[Opening Supplied entries section]
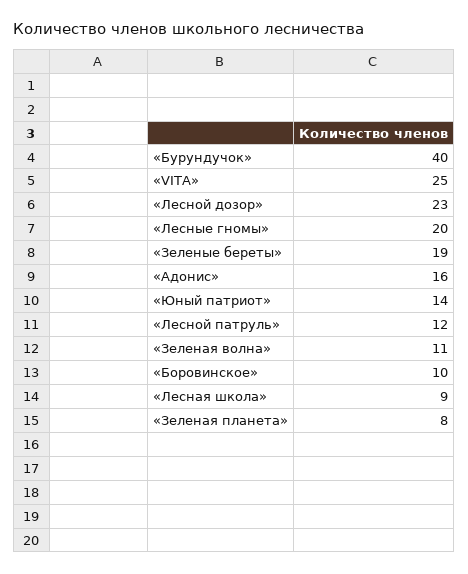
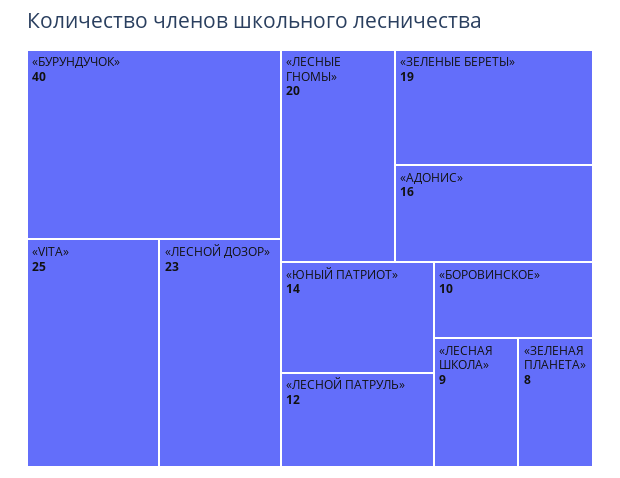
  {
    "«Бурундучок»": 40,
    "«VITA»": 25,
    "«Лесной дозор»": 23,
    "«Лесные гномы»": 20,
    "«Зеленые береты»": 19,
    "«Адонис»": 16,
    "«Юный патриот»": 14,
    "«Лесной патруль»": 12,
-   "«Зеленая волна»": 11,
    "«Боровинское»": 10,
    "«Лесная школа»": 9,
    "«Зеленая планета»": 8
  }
[Closing Supplied entries section]
[Opening Supplied entries section]
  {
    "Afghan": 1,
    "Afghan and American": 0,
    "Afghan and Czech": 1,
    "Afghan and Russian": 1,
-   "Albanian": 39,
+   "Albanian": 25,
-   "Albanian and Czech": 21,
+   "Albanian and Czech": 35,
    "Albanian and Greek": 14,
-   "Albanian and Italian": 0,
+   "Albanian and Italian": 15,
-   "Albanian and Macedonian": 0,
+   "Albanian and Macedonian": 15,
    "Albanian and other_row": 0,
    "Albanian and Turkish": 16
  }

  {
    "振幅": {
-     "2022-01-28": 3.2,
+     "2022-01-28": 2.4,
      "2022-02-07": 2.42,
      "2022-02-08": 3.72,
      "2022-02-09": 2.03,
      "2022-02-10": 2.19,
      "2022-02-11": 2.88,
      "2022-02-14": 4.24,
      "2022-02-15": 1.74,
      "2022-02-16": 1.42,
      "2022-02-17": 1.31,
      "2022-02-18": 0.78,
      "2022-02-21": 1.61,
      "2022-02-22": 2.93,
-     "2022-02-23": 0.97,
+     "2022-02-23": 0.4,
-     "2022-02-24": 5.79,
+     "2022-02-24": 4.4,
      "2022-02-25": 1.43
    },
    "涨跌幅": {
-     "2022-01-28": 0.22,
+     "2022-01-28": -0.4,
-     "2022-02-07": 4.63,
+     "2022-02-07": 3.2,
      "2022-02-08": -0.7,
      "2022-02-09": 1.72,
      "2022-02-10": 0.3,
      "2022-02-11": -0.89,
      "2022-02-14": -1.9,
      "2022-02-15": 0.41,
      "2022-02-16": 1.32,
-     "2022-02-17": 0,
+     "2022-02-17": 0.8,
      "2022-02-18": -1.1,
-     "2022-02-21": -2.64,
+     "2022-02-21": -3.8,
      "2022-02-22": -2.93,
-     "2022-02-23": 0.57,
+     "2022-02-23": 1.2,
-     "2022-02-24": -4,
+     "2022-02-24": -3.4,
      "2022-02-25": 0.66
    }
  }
[Closing Supplied entries section]
> Exercise aim
Examine the entries and say how many of their lines hold the word "Macedonian". No other words should accompany the number.

> Solved problem
2